This week, I'm all emotion.
I want to weep—for all that's beautiful and broken in the world; for the disappointments and the satisfactions, and how they rub together, wearing each other down, all day long; for the love and the contempt that exist like facts, even though each is a choice (like facts, choice feels like a funny, untenable thing these days)—because this year is ending and I feel an unspecific yet pervasive sadness.
The mourning doves seem to understand something I've barely figured out for myself: how to spend these short, frozen days in the best, most deliberate way possible. Late morning and they're taking their turn at the feeder in my parents' backyard, sometimes relaxing into the catch dish as though nesting—until a couple chubby snow buntings flit about, anxious for breakfast, or the resident blue jay swoops in and everyone scatters. Once they've claimed their fill, the mourning doves are onto other things—specifically, sunning themselves in cozy groups of six or seven under the rhododendron. Like the shadow on a sundial, they move from one patch of the yard to the next as the hours pass, never looking like much more than round, speckled rocks in the garden bed...until they adjust their wings, edge purposefully to wherever is the new sunniest spot, or take another stab at the feeder.
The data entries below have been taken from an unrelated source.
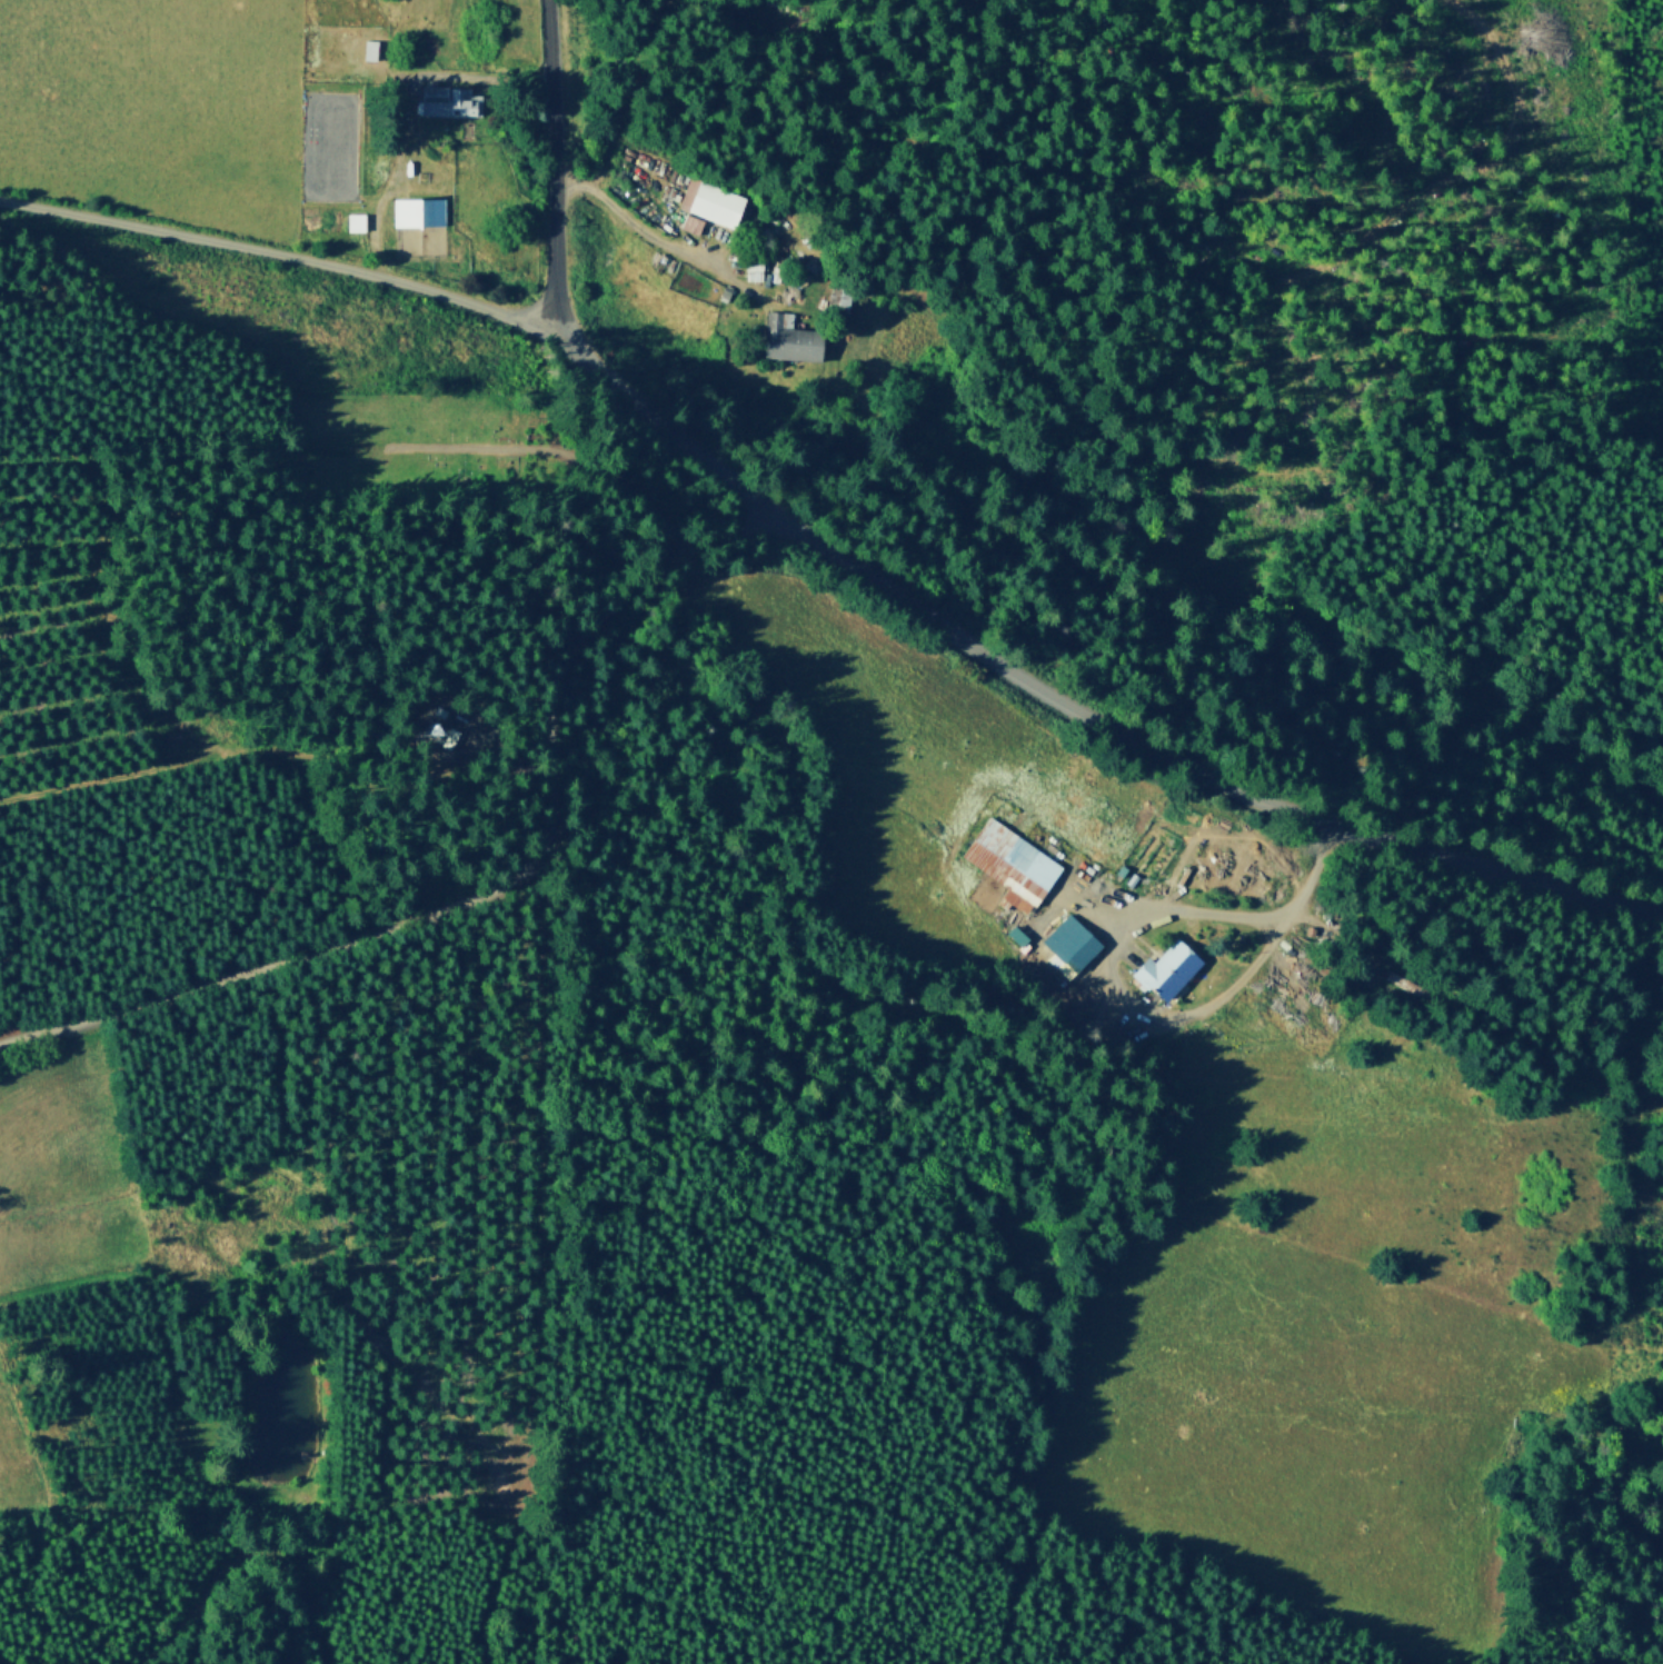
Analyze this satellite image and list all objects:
building: (375, 48)
road: (415, 78)
building: (455, 100)
road: (1004, 167)
road: (553, 171)
building: (716, 206)
building: (422, 211)
building: (355, 222)
building: (692, 224)
road: (291, 251)
road: (677, 251)
building: (458, 257)
building: (727, 294)
building: (837, 304)
building: (787, 341)
park: (427, 443)
road: (555, 453)
road: (1076, 709)
building: (448, 737)
building: (1011, 864)
road: (500, 892)
road: (1097, 915)
building: (1015, 935)
building: (1071, 952)
building: (1166, 973)
building: (1406, 987)
road: (1151, 1018)
road: (548, 1245)
road: (162, 1321)
road: (261, 1548)
road: (190, 1616)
Sustenance, light, and company. A winter survival guide.
The writer, Steve Edwards, tweeted last week, "Taking care of each other is also subversive."
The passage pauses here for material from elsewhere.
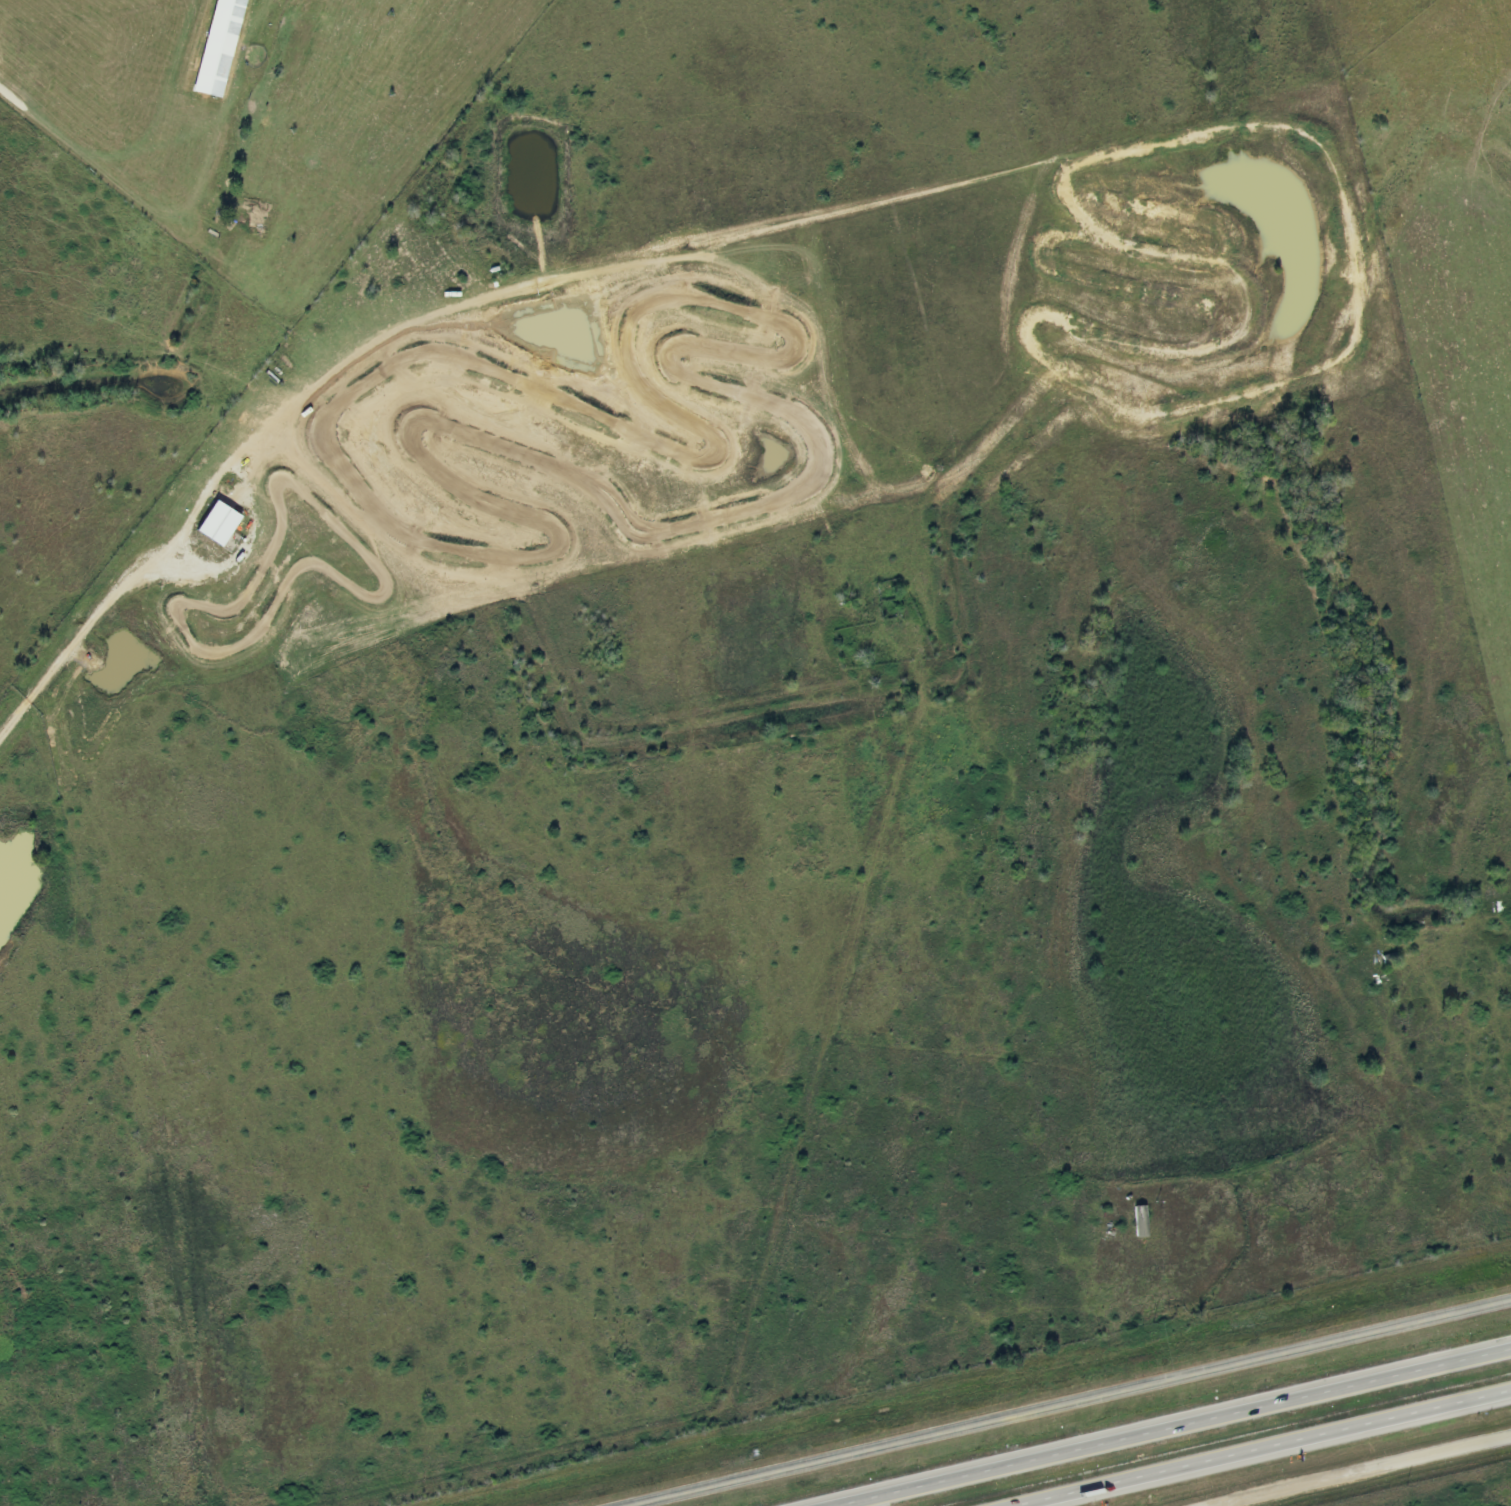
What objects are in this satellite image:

Subversive, not because it's disruptive or inflammatory; subversive because it's truly revolutionary. Because it's the least expected and most radical modus operandi in a divided country (which, by the day, is looking more and more like a divided world).
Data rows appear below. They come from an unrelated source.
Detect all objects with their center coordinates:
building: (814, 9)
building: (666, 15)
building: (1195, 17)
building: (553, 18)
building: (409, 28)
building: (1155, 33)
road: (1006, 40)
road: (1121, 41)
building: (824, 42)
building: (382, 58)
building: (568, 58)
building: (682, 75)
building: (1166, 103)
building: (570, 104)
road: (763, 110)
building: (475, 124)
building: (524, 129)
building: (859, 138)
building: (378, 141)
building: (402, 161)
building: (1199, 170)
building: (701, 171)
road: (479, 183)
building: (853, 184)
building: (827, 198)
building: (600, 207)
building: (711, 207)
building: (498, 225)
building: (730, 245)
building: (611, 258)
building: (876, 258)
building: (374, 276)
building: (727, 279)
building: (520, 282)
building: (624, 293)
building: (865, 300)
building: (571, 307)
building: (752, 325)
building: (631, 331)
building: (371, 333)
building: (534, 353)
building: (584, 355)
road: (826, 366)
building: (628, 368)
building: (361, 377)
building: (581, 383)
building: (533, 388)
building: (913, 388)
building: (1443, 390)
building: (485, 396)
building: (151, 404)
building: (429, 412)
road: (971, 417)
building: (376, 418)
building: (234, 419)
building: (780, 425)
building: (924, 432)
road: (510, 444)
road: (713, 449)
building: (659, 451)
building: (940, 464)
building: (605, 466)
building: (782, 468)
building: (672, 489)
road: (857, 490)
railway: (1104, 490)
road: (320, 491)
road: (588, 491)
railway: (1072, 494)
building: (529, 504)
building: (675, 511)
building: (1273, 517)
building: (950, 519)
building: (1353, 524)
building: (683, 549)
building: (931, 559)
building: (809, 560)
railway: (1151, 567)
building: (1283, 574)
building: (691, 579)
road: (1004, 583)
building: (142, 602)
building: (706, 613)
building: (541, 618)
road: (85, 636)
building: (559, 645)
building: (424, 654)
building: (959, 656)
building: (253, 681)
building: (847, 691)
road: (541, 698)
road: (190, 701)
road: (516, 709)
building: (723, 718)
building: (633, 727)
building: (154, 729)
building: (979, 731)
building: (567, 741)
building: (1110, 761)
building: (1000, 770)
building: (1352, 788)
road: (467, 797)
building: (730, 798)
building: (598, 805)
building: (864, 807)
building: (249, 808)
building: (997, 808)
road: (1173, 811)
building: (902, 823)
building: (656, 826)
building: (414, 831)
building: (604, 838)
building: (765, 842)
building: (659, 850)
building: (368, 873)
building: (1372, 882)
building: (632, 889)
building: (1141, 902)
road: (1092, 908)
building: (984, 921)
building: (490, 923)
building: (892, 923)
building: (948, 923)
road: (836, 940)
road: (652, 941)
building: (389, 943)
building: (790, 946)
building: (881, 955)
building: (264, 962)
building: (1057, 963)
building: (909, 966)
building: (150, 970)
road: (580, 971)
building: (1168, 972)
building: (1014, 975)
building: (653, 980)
Taking care of each other.
If you google the phrase, you'll find a trove of thumbnails of people, even animals—all exhibiting some variation of holding hands, wrapping their arms around each other, leaning in so that their faces nearly touch.
'Taking care' looks different for different people. You can trust yourself to make the right call, to know what's needed for whom and when.
In the past week, I've noted a whole slew of ways that folks are taking care of each other. There's an annual baking bonanza in a Pacific Northwest home (flick through her feed; she made ALL OF THOSE in the span of, what? A week?!), a service project that involves celebrating the handiwork of local artisans, a meaningful conversation a mother has with her kids about a really abstract but important concept, and more. It's all lifting me up from my sadness, which makes me wonder if taking care of each other might actually be a beautifully (and rather unexpectedly) exponential action. If you take care of her or him—and seeing that heals my heart in some way—your decision to take care had a much greater impact than you could've imagined. Your taking care restored my faith in Goodness.
What I'm learning is that every act of love is part of social change. You are improving society by improving life for even one person. Don't undersell your heart's best work. (I promise I'll try not to undersell mine, either.)
With love,
Helen xx
Curios
If you follow me on Instagram, you'll already know this—but the past two weeks, I've been photographing my brother's old bedroom. I've always known this room; it's nothing new. And yet... These days, perhaps the difference is in not simply looking, but in actually seeing.